L’isolation du puruṣa doit être absolue. Il n’en est pas du yoga comme de ces suppressions momentanées des fonctions intellectuelles qu’on a l’occasion d’observer au courant de l’existence. À la différence du sommeil profond ou de l’extase, le yoga se traduit par deux résultats, définitifs l’un et l’autre. Tout d’abord, il extirpe les germes de renaissances futures. En outre, il stérilise les prédispositions produites par le fonctionnement de l’organe pensant dans les existences antérieures. « C’est dans deux phases successives que le yoga sape d’avance les fondements d’existences ultérieures, et qu’il efface les empreintes qui déterminent l’existence actuelle. Dans la première, il est « conscient », samprajñāta-yoga : la pensée est alors exclusivement attentive à son objet propre, et toutes les modifications du citta sont suspendues dans la mesure où elles dépendent des choses extérieures[13] » ; les fruits qu’il procure sous cette forme sont, ou bien visibles, — la cessation de la souffrance[14], — ou invisibles, — la perception immédiate de l’Être qui fait l’objet de la méditation, c’est-à-dire d’Īśvara ou du puruṣa. La deuxième période du yoga est celle où il est « inconscient », asamprajñāta : l’organe pensant se résout en sa cause, la prakṛti ; le sentiment de la personnalité se perd ; le sujet qui médite, l’objet sur lequel s’arrête sa pensée, l’acte même de la méditation, ne font plus qu’un. On dit que le yoga est en ce moment « sans support », nirālambana, la méditation n’ayant plus besoin d’un véhicule ou d’un symbole[15]. Et comme les saṁskāra qui ont commencé à développer leurs effets sont eux-mêmes consumés[16], le fruit qu’on recueille, c’est la libération ; le yogin n’a qu’à la désirer, pour qu’elle se réalise immédiatement (svecchayā mokṣaḥ, Y. S. S., p. 6).

→ Données fournies:
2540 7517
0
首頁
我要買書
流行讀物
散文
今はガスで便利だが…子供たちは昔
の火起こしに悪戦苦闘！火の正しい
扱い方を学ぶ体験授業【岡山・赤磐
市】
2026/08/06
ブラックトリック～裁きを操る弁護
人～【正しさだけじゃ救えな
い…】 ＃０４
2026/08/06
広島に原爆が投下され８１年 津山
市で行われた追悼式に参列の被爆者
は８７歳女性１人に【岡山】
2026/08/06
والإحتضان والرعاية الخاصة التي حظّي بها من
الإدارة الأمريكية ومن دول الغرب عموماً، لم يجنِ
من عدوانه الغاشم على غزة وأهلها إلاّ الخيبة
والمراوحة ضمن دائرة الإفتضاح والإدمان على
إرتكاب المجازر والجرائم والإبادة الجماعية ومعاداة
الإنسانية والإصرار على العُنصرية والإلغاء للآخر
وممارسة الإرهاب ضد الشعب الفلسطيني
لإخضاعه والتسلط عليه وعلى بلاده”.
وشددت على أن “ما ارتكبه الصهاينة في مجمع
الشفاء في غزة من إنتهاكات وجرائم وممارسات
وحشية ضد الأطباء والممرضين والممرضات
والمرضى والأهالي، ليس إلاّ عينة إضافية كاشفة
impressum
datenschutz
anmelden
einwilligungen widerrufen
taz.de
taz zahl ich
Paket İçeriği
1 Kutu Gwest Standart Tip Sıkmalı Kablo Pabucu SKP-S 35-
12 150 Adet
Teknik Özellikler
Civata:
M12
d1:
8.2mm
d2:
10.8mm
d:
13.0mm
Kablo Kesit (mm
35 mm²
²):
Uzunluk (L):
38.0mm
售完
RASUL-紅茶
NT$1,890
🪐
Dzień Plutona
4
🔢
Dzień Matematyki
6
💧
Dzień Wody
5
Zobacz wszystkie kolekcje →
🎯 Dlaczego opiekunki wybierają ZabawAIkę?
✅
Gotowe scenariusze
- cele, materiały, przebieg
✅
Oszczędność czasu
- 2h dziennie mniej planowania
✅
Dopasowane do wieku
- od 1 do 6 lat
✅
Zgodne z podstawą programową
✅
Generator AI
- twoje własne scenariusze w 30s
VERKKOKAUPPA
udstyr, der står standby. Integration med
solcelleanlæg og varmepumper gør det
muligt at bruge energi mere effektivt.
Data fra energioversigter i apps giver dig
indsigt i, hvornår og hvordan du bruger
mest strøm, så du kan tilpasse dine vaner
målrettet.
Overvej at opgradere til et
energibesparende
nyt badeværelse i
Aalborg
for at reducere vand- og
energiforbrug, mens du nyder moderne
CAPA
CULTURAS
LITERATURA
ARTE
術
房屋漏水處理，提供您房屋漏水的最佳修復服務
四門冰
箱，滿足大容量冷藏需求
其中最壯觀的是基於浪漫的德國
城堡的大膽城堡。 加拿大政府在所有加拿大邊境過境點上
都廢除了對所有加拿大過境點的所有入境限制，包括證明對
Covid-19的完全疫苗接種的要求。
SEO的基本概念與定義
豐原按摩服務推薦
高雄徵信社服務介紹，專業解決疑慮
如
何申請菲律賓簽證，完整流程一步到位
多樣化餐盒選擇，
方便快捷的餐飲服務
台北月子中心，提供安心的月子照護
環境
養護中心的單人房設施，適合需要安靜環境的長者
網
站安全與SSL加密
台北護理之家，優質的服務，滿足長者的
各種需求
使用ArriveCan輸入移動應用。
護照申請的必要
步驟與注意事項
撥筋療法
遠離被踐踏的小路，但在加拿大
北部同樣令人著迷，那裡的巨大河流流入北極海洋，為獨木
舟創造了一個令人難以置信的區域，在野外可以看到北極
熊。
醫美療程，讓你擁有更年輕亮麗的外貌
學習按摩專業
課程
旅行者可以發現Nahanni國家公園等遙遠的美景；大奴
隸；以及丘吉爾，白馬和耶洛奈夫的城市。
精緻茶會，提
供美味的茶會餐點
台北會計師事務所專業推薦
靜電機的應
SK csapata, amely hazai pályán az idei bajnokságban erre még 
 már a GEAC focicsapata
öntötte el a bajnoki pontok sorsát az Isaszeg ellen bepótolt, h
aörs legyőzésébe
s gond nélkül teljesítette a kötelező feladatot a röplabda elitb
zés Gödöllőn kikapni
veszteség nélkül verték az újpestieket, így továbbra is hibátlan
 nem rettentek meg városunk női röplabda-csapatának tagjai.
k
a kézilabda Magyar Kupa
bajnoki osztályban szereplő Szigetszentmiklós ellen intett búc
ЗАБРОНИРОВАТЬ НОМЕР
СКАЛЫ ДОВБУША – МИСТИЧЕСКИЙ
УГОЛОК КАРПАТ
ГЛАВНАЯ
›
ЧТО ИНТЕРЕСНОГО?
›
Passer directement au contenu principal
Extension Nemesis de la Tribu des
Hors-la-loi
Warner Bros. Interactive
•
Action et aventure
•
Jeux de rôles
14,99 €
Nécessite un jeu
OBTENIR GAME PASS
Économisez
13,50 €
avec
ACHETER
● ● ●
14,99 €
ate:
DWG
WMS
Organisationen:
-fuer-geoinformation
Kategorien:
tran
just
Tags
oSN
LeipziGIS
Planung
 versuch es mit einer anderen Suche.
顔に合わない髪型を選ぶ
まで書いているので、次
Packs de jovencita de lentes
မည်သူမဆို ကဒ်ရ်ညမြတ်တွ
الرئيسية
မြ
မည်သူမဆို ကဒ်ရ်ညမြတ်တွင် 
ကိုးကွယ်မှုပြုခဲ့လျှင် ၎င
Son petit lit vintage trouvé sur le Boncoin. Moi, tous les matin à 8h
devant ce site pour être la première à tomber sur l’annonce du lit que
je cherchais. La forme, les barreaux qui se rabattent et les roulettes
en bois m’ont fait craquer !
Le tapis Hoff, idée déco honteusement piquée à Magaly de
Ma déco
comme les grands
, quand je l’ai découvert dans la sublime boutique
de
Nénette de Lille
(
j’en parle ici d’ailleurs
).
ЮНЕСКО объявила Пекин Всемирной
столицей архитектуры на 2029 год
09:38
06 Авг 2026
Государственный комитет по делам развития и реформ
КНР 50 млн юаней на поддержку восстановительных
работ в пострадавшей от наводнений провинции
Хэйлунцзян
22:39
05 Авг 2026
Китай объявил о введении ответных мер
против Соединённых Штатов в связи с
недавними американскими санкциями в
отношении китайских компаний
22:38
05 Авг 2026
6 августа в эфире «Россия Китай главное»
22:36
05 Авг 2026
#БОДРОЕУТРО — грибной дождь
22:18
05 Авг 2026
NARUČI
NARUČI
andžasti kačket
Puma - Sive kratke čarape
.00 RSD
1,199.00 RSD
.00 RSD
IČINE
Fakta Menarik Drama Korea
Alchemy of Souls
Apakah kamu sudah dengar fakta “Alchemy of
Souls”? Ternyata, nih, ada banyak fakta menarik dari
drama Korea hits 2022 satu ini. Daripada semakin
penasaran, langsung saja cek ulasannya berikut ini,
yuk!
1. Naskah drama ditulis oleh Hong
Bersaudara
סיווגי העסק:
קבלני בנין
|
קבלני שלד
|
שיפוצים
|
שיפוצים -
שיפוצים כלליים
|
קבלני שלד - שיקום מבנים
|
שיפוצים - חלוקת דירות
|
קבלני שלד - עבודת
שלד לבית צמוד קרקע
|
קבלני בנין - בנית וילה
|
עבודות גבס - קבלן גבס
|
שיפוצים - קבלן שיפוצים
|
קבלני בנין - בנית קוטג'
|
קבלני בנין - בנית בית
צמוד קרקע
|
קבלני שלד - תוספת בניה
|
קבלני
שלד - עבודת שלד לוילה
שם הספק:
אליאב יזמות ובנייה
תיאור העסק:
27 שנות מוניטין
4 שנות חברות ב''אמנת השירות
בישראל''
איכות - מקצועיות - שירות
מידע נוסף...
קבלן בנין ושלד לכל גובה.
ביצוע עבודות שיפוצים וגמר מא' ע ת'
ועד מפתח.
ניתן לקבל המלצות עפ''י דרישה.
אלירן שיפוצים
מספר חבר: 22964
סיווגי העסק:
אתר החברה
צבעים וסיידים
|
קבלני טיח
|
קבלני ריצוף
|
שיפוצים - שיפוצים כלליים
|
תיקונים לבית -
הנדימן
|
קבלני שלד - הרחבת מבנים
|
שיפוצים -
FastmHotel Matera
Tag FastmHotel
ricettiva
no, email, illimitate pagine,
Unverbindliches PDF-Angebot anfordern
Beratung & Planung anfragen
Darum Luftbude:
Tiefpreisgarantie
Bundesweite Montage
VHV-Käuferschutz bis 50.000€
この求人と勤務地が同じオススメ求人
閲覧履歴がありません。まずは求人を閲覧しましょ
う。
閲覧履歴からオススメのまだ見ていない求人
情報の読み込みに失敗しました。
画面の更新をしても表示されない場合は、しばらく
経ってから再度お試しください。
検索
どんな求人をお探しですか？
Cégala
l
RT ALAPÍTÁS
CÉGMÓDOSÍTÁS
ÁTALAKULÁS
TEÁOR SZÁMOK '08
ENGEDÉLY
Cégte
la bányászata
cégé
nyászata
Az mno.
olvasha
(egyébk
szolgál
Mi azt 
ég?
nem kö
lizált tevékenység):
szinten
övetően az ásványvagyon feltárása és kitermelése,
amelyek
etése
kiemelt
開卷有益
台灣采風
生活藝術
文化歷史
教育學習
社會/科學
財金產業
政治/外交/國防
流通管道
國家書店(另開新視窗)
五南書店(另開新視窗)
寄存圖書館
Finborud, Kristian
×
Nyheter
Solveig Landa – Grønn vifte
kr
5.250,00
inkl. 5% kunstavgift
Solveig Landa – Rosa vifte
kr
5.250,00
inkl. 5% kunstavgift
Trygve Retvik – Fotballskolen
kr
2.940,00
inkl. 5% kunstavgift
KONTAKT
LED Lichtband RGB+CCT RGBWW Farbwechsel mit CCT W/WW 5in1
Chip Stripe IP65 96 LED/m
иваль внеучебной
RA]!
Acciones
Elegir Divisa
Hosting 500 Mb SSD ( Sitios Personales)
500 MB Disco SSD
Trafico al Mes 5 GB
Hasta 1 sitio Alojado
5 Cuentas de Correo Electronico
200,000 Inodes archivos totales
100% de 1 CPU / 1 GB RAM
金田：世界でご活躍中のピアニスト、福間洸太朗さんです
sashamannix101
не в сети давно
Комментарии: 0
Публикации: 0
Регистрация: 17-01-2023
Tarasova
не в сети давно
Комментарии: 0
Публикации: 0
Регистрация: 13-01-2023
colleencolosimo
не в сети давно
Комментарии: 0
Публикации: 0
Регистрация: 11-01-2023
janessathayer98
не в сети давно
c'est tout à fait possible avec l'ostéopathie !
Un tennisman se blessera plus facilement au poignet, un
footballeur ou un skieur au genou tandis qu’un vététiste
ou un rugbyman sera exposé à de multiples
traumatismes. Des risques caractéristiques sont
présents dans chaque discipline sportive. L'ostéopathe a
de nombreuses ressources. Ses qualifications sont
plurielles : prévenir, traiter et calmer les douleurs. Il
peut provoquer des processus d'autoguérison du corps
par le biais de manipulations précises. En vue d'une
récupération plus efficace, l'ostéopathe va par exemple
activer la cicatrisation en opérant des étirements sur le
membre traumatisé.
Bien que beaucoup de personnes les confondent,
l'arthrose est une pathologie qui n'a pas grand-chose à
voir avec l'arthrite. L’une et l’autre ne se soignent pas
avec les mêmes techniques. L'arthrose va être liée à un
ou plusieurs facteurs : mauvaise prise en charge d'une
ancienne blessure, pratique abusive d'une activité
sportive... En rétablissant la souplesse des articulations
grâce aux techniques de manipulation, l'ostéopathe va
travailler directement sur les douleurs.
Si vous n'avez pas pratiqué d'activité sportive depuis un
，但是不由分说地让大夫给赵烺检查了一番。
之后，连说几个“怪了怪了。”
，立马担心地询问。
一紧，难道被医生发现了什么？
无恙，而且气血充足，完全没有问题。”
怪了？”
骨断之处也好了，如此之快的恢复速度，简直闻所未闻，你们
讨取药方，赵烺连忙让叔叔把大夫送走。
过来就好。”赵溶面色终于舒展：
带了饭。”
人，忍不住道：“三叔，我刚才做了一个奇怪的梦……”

→ Consignes de l'exercice:
Répondez brièvement à partir du passage sur le yoga :
1. Quel terme sanskrit désigne la première phase du yoga, dite « consciente » ?
2. Lors de la deuxième période, en quoi se résout l'organe pensant ?
3. Quel terme qualifie le yoga lorsqu'il est « sans support » ?

→ Réponse attendue:
1. Samprajñāta-yoga.
2. En sa cause, la prakṛti.
3. Nirālambana.